Vietnam Mathematical Olympiad

Suppose that there are $n$ crosses which can be coloured so that the numbers $s(i,k)$ are all equal. Denote by $s$ the common value of these numbers. Since for each couple of vertices $A_i,A_k$ of the octagon, there exist exactly $s$ subquadrilaterals admitting $A_i,A_k$ as vertices and admitting a coloured cross as the point of intersection of diagonals, hence the number of coloured crosses (with iterations) is $s{C}_8^2$. Since for each coloured cross, there exist exactly $C_4^2$ couples of vertices of the octagon which define a same subquadrilateral admitting this coloured cross as the point of intersection of the diagonals, each coloured cross is counted $C_4^2$ times in the above mentioned numeration.

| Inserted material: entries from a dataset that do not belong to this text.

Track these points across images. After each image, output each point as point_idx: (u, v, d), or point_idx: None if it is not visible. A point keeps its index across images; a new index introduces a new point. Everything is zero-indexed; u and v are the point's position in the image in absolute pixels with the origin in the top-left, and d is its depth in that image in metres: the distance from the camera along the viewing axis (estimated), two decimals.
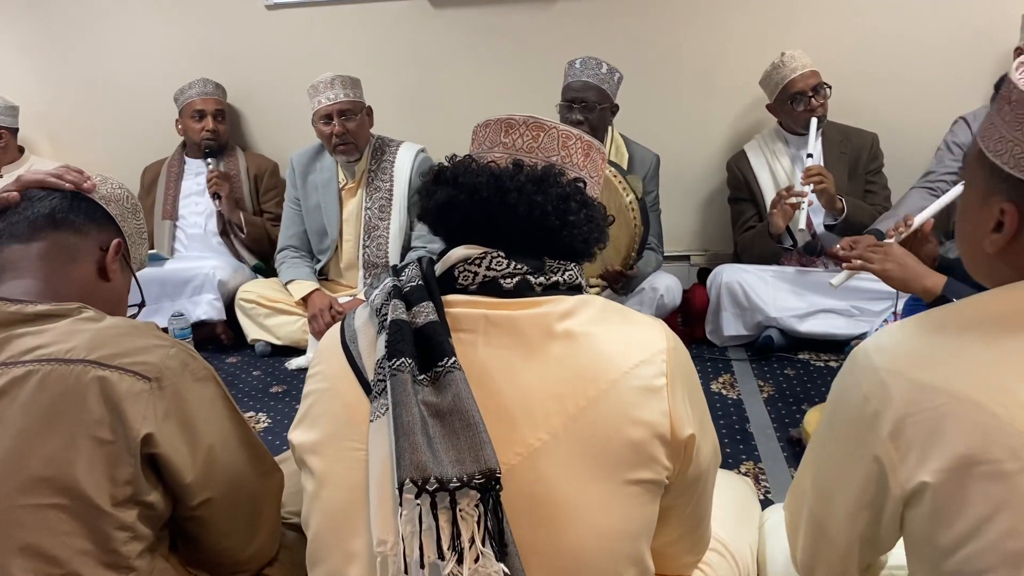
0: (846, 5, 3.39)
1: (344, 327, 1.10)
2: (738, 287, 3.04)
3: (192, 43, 3.89)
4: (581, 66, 3.05)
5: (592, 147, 1.13)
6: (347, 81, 3.21)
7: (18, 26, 3.99)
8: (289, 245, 3.42)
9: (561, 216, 1.04)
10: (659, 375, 0.96)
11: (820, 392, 2.67)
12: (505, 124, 1.11)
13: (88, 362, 1.05)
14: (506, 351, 0.97)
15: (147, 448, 1.06)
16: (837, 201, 3.02)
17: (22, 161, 3.84)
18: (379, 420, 0.95)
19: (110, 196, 1.34)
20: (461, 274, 1.03)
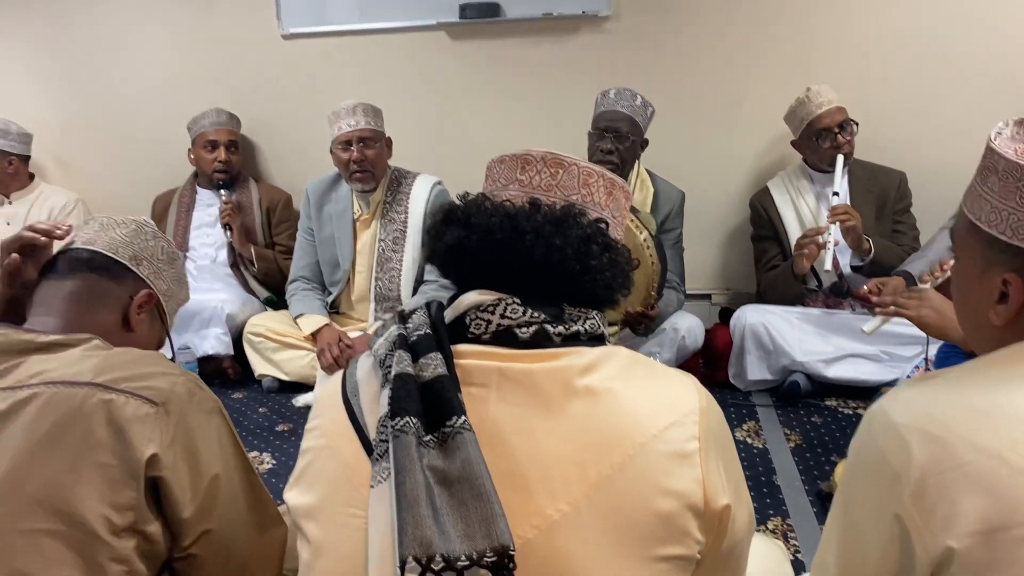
0: (872, 42, 3.32)
1: (345, 378, 1.01)
2: (763, 329, 2.94)
3: (207, 72, 3.86)
4: (616, 96, 2.98)
5: (615, 185, 1.05)
6: (369, 109, 3.16)
7: (33, 54, 3.99)
8: (301, 276, 3.35)
9: (582, 260, 0.95)
10: (691, 439, 0.87)
11: (850, 442, 2.55)
12: (522, 160, 1.03)
13: (94, 385, 1.04)
14: (521, 409, 0.88)
15: (151, 471, 1.02)
16: (864, 241, 2.93)
17: (32, 187, 3.82)
18: (380, 486, 0.85)
19: (142, 255, 1.32)
20: (473, 322, 0.94)
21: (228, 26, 3.79)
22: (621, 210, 1.07)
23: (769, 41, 3.40)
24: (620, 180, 1.07)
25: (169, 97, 3.87)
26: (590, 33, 3.53)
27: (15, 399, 1.03)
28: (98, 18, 3.89)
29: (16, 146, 3.71)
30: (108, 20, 3.88)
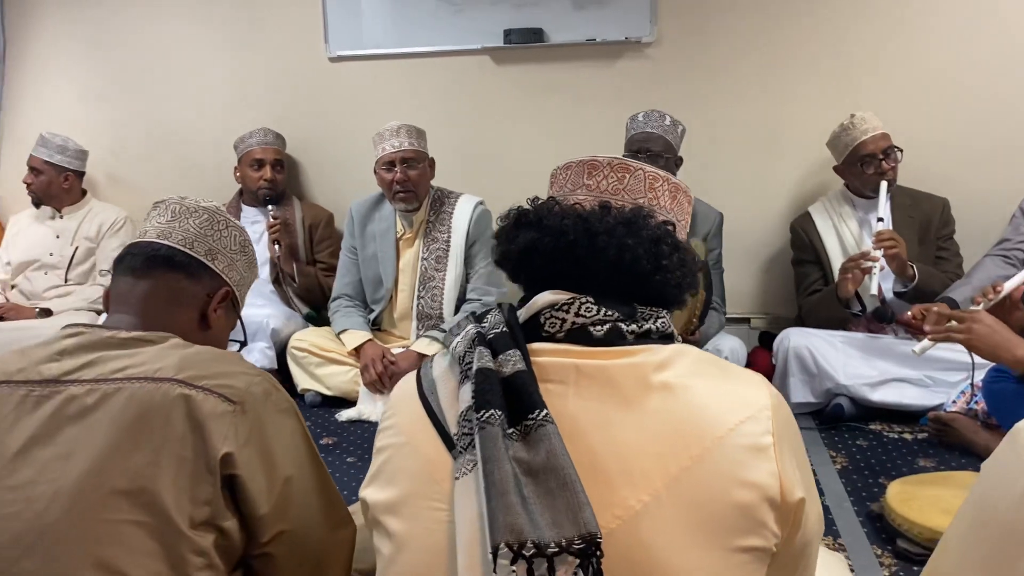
0: (915, 69, 3.35)
1: (421, 377, 1.03)
2: (806, 352, 2.93)
3: (255, 93, 3.94)
4: (644, 118, 3.03)
5: (679, 190, 1.09)
6: (412, 131, 3.21)
7: (91, 73, 4.10)
8: (344, 294, 3.39)
9: (654, 260, 0.98)
10: (766, 433, 0.88)
11: (896, 464, 2.54)
12: (588, 166, 1.07)
13: (175, 381, 1.06)
14: (599, 403, 0.90)
15: (226, 468, 1.04)
16: (908, 268, 2.93)
17: (83, 203, 3.90)
18: (466, 477, 0.87)
19: (216, 247, 1.33)
20: (547, 321, 0.97)
21: (277, 48, 3.88)
22: (685, 214, 1.10)
23: (812, 67, 3.44)
24: (684, 185, 1.11)
25: (218, 117, 3.95)
26: (632, 59, 3.59)
27: (102, 392, 1.05)
28: (151, 39, 4.00)
29: (72, 162, 3.80)
30: (161, 41, 3.99)
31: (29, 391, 1.07)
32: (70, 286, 3.73)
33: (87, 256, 3.79)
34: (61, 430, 1.04)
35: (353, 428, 2.99)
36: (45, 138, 3.75)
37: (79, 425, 1.04)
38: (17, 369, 1.09)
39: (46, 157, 3.73)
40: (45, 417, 1.05)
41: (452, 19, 3.70)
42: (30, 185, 3.77)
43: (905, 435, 2.77)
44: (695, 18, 3.51)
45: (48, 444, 1.03)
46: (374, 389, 3.09)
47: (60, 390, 1.06)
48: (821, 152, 3.32)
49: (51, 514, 0.99)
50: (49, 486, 1.01)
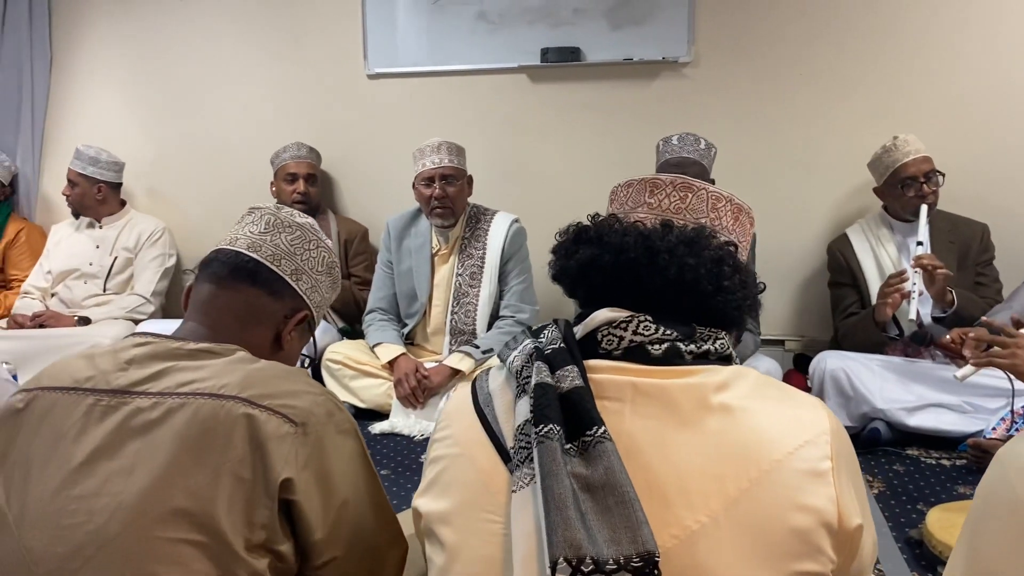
0: (956, 93, 3.34)
1: (476, 389, 1.03)
2: (843, 375, 2.91)
3: (294, 108, 4.00)
4: (679, 141, 3.03)
5: (742, 211, 1.09)
6: (453, 147, 3.25)
7: (131, 86, 4.19)
8: (378, 308, 3.42)
9: (715, 280, 0.97)
10: (824, 458, 0.87)
11: (935, 491, 2.51)
12: (650, 184, 1.08)
13: (239, 399, 1.04)
14: (656, 422, 0.90)
15: (285, 494, 1.03)
16: (947, 293, 2.90)
17: (122, 214, 3.95)
18: (523, 491, 0.88)
19: (303, 267, 1.31)
20: (605, 338, 0.97)
21: (317, 65, 3.94)
22: (747, 235, 1.10)
23: (851, 89, 3.43)
24: (747, 205, 1.10)
25: (257, 131, 4.01)
26: (669, 78, 3.60)
27: (167, 407, 1.05)
28: (193, 55, 4.08)
29: (105, 173, 3.86)
30: (203, 56, 4.07)
31: (97, 400, 1.07)
32: (108, 295, 3.79)
33: (126, 266, 3.85)
34: (125, 443, 1.04)
35: (386, 441, 3.01)
36: (80, 151, 3.82)
37: (143, 439, 1.03)
38: (86, 377, 1.09)
39: (80, 169, 3.80)
40: (111, 429, 1.04)
41: (489, 37, 3.74)
42: (68, 196, 3.84)
43: (943, 461, 2.74)
44: (732, 39, 3.52)
45: (112, 457, 1.03)
46: (407, 403, 3.11)
47: (127, 401, 1.06)
48: (859, 174, 3.31)
49: (111, 528, 0.99)
50: (111, 499, 1.00)
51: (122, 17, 4.13)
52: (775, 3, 3.47)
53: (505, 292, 3.31)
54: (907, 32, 3.36)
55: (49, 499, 1.02)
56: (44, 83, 4.25)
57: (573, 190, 3.71)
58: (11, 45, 4.16)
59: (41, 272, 3.86)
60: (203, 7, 4.04)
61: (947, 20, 3.32)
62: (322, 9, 3.90)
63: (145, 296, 3.78)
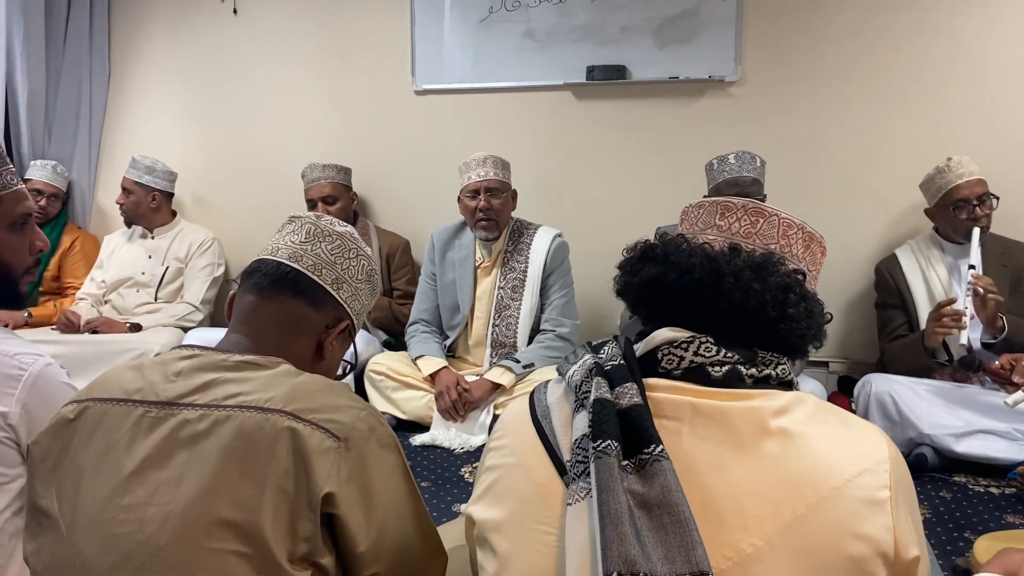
0: (1011, 115, 3.29)
1: (534, 401, 1.04)
2: (888, 399, 2.86)
3: (341, 121, 4.08)
4: (737, 161, 3.02)
5: (813, 239, 1.08)
6: (499, 162, 3.29)
7: (187, 100, 4.30)
8: (420, 319, 3.45)
9: (779, 308, 0.97)
10: (883, 487, 0.86)
11: (982, 519, 2.45)
12: (722, 207, 1.08)
13: (283, 413, 1.06)
14: (714, 444, 0.90)
15: (327, 507, 1.03)
16: (998, 319, 2.85)
17: (173, 224, 4.04)
18: (579, 504, 0.88)
19: (343, 276, 1.32)
20: (665, 357, 0.97)
21: (366, 80, 4.01)
22: (816, 264, 1.09)
23: (900, 108, 3.40)
24: (819, 234, 1.09)
25: (306, 144, 4.08)
26: (716, 97, 3.60)
27: (213, 419, 1.06)
28: (245, 69, 4.18)
29: (160, 182, 3.95)
30: (254, 70, 4.16)
31: (146, 411, 1.09)
32: (159, 303, 3.88)
33: (176, 275, 3.93)
34: (173, 454, 1.05)
35: (427, 453, 3.02)
36: (136, 160, 3.92)
37: (190, 451, 1.05)
38: (135, 388, 1.11)
39: (135, 178, 3.89)
40: (160, 440, 1.06)
41: (535, 55, 3.78)
42: (122, 205, 3.93)
43: (992, 489, 2.68)
44: (780, 57, 3.51)
45: (161, 467, 1.05)
46: (448, 416, 3.13)
47: (175, 413, 1.08)
48: (908, 194, 3.27)
49: (161, 538, 1.01)
50: (160, 509, 1.02)
51: (177, 33, 4.25)
52: (823, 22, 3.45)
53: (546, 306, 3.33)
54: (960, 52, 3.32)
55: (100, 507, 1.04)
56: (102, 97, 4.39)
57: (617, 208, 3.72)
58: (72, 59, 4.29)
59: (95, 281, 3.96)
60: (256, 24, 4.14)
61: (1002, 40, 3.27)
62: (372, 26, 3.98)
63: (194, 304, 3.85)
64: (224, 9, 4.16)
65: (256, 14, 4.14)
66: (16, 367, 1.38)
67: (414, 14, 3.90)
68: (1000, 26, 3.28)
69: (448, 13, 3.87)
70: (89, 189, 4.42)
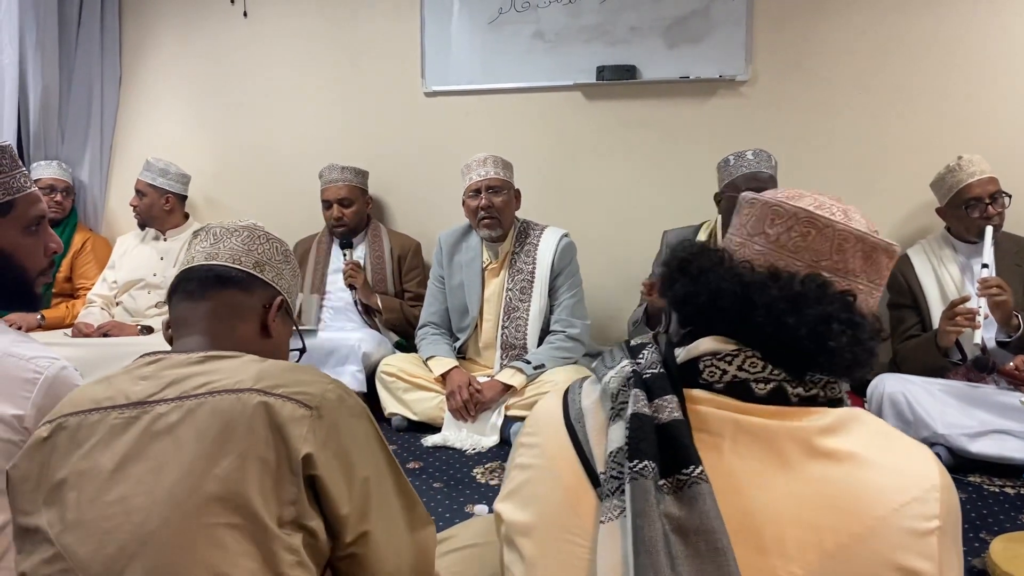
0: (1021, 112, 3.26)
1: (568, 402, 1.01)
2: (902, 398, 2.84)
3: (351, 123, 4.09)
4: (755, 157, 3.02)
5: (876, 248, 0.98)
6: (499, 161, 3.30)
7: (198, 102, 4.33)
8: (430, 322, 3.45)
9: (818, 340, 0.90)
10: (932, 517, 0.83)
11: (998, 520, 2.44)
12: (772, 211, 1.00)
13: (254, 390, 1.10)
14: (757, 463, 0.86)
15: (308, 469, 1.08)
16: (1013, 317, 2.83)
17: (186, 226, 4.06)
18: (611, 523, 0.86)
19: (262, 259, 1.38)
20: (707, 369, 0.92)
21: (375, 81, 4.02)
22: (881, 274, 1.01)
23: (911, 108, 3.39)
24: (884, 242, 0.99)
25: (316, 147, 4.09)
26: (726, 96, 3.59)
27: (186, 408, 1.10)
28: (255, 71, 4.19)
29: (174, 185, 3.97)
30: (264, 73, 4.18)
31: (119, 414, 1.12)
32: None
33: None
34: (151, 445, 1.09)
35: (438, 453, 3.02)
36: (150, 162, 3.94)
37: (167, 439, 1.08)
38: (105, 397, 1.14)
39: (149, 180, 3.91)
40: (136, 436, 1.09)
41: (545, 56, 3.77)
42: (136, 207, 3.95)
43: (1007, 489, 2.66)
44: (791, 57, 3.49)
45: (140, 460, 1.08)
46: (459, 416, 3.13)
47: (147, 410, 1.11)
48: (920, 194, 3.25)
49: (151, 523, 1.04)
50: (145, 498, 1.05)
51: (188, 35, 4.27)
52: (833, 21, 3.44)
53: (555, 307, 3.32)
54: (972, 49, 3.30)
55: (87, 508, 1.06)
56: (113, 99, 4.41)
57: (627, 207, 3.71)
58: (83, 63, 4.32)
59: (106, 282, 3.97)
60: (266, 26, 4.15)
61: (1014, 37, 3.25)
62: (382, 27, 3.98)
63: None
64: (234, 11, 4.17)
65: (266, 16, 4.15)
66: (32, 370, 1.40)
67: (424, 16, 3.90)
68: (1010, 24, 3.26)
69: (457, 14, 3.87)
70: (101, 191, 4.44)
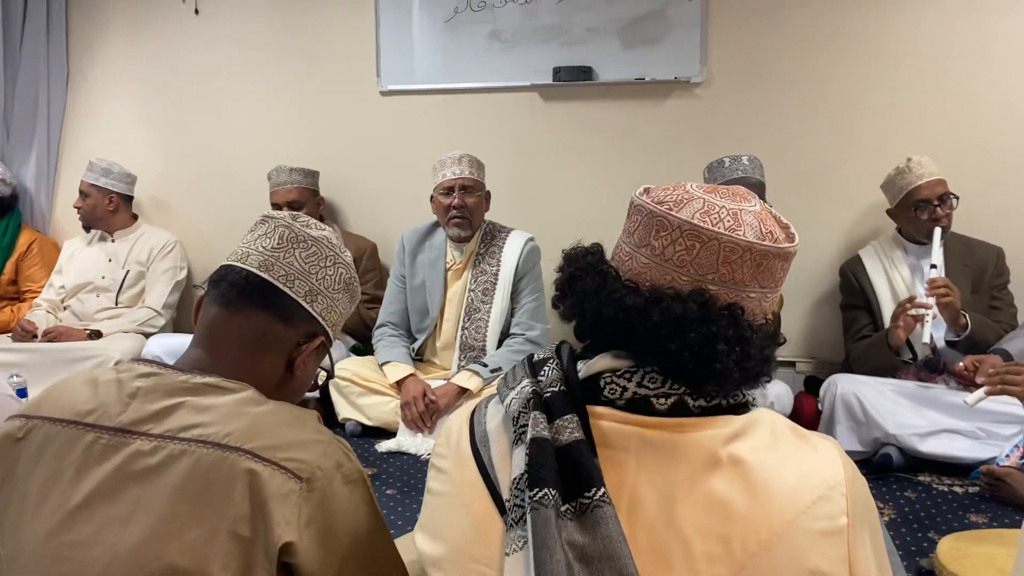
0: (970, 116, 3.32)
1: (474, 424, 0.98)
2: (854, 399, 2.88)
3: (306, 122, 4.03)
4: (751, 163, 3.09)
5: (768, 255, 0.91)
6: (474, 160, 3.29)
7: (148, 101, 4.23)
8: (388, 322, 3.41)
9: (702, 363, 0.87)
10: (840, 514, 0.83)
11: (946, 519, 2.47)
12: (657, 222, 0.92)
13: (243, 451, 0.99)
14: (662, 477, 0.85)
15: (285, 557, 0.98)
16: (961, 317, 2.87)
17: (134, 228, 3.98)
18: (516, 555, 0.84)
19: (319, 287, 1.21)
20: (608, 386, 0.91)
21: (330, 81, 3.96)
22: (774, 279, 0.94)
23: (864, 110, 3.42)
24: (776, 249, 0.92)
25: (269, 146, 4.02)
26: (681, 98, 3.59)
27: (167, 452, 1.00)
28: (207, 69, 4.11)
29: (118, 185, 3.88)
30: (216, 70, 4.10)
31: (97, 438, 1.03)
32: (120, 308, 3.80)
33: (138, 279, 3.86)
34: (124, 489, 1.00)
35: (392, 459, 2.99)
36: (93, 163, 3.85)
37: (142, 487, 0.99)
38: (87, 410, 1.05)
39: (92, 180, 3.83)
40: (109, 471, 1.00)
41: (502, 56, 3.75)
42: (79, 209, 3.86)
43: (956, 488, 2.70)
44: (745, 59, 3.51)
45: (110, 501, 0.99)
46: (414, 427, 3.09)
47: (128, 442, 1.02)
48: (872, 195, 3.29)
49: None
50: (107, 550, 0.97)
51: (138, 34, 4.17)
52: (787, 24, 3.46)
53: (516, 310, 3.31)
54: (922, 53, 3.35)
55: (44, 542, 0.99)
56: (60, 99, 4.29)
57: (584, 208, 3.71)
58: (29, 61, 4.20)
59: (53, 287, 3.88)
60: (217, 23, 4.07)
61: (963, 42, 3.30)
62: (336, 26, 3.93)
63: (156, 309, 3.79)
64: (185, 9, 4.08)
65: (218, 14, 4.07)
66: None
67: (379, 14, 3.85)
68: (959, 27, 3.30)
69: (415, 13, 3.83)
70: (48, 193, 4.33)
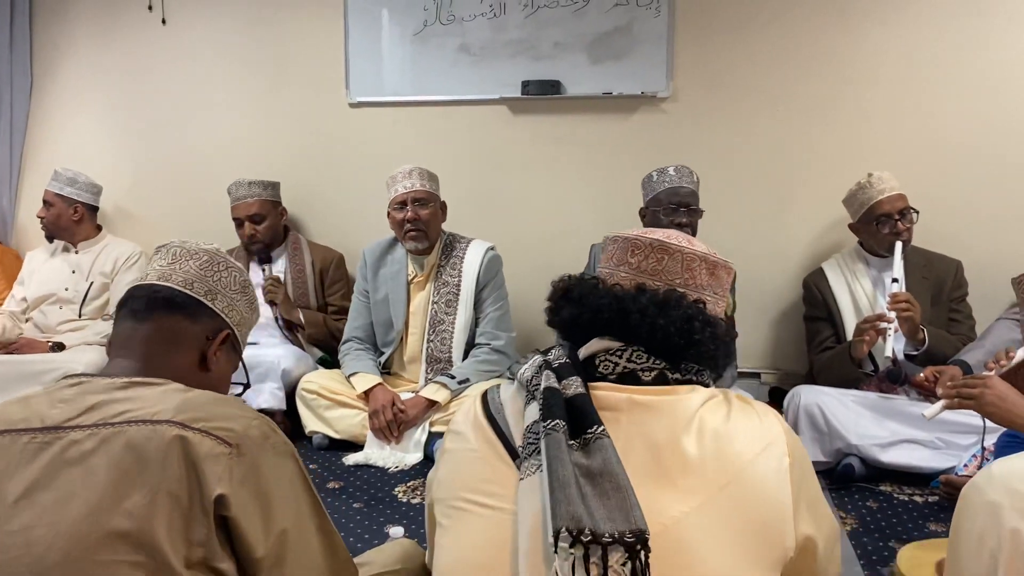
0: (930, 131, 3.39)
1: (487, 401, 1.18)
2: (817, 410, 2.91)
3: (273, 133, 4.02)
4: (677, 172, 3.11)
5: (717, 266, 1.22)
6: (424, 173, 3.27)
7: (110, 110, 4.19)
8: (354, 336, 3.40)
9: (685, 336, 1.12)
10: (783, 455, 1.05)
11: (907, 527, 2.51)
12: (632, 244, 1.21)
13: (172, 423, 1.07)
14: (648, 429, 1.05)
15: (220, 510, 1.04)
16: (919, 331, 2.93)
17: (98, 239, 3.92)
18: (530, 478, 1.01)
19: (216, 287, 1.35)
20: (602, 363, 1.14)
21: (298, 92, 3.96)
22: (723, 287, 1.24)
23: (828, 125, 3.48)
24: (723, 260, 1.23)
25: (235, 156, 4.01)
26: (648, 112, 3.64)
27: (101, 437, 1.06)
28: (173, 79, 4.08)
29: (82, 194, 3.83)
30: (182, 80, 4.08)
31: (31, 438, 1.08)
32: (84, 320, 3.75)
33: (102, 291, 3.81)
34: (61, 474, 1.05)
35: (360, 472, 2.97)
36: (58, 172, 3.81)
37: (78, 468, 1.05)
38: (20, 418, 1.10)
39: (56, 190, 3.78)
40: (46, 462, 1.06)
41: (471, 69, 3.77)
42: (43, 219, 3.81)
43: (916, 498, 2.74)
44: (711, 74, 3.56)
45: (48, 488, 1.04)
46: (382, 437, 3.08)
47: (61, 436, 1.07)
48: (835, 209, 3.34)
49: (51, 557, 1.00)
50: (48, 529, 1.01)
51: (103, 42, 4.13)
52: (753, 40, 3.51)
53: (481, 319, 3.31)
54: (884, 70, 3.41)
55: None
56: (24, 107, 4.24)
57: (553, 221, 3.73)
58: None
59: (15, 299, 3.82)
60: (185, 34, 4.05)
61: (924, 58, 3.37)
62: (305, 38, 3.92)
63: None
64: (152, 18, 4.06)
65: (185, 24, 4.05)
66: None
67: (348, 26, 3.86)
68: (920, 46, 3.37)
69: (385, 25, 3.84)
70: (10, 203, 4.27)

Therefore, $$n=(s\cdot C_8^2):C_4^2=\frac{14s}{3}.$$ As $n$ is a positive integer, $s$ is divisible by $3$. So $s\ge 3$ and it implies $n\ge 14$. Now we describe a colouring of $14$ crosses so that numbers $s(i,k)$ are all equal. For this purpose, we shall denote a cross by a subquadrilateral admitting it as the point of intersection of its diagonals and we shall denote the subquadrilateral $A_i{A}_k{A}_p{A}_q$ by $(ikpq)$. We colour the following crosses: (1234), (1256), (1278), (1357), (1368), (1458), (1467); (2358), (2367), (2457), (2468), (3456), (3478), (5678). By direct verification for each couple of vertices of the octagon, we see that $s(i,k)=3$ for all $i,k\in \{1,2,3,\dots ,8\},i\ne k$. So the required least positive integer $n$ is $n_{\min }=14$.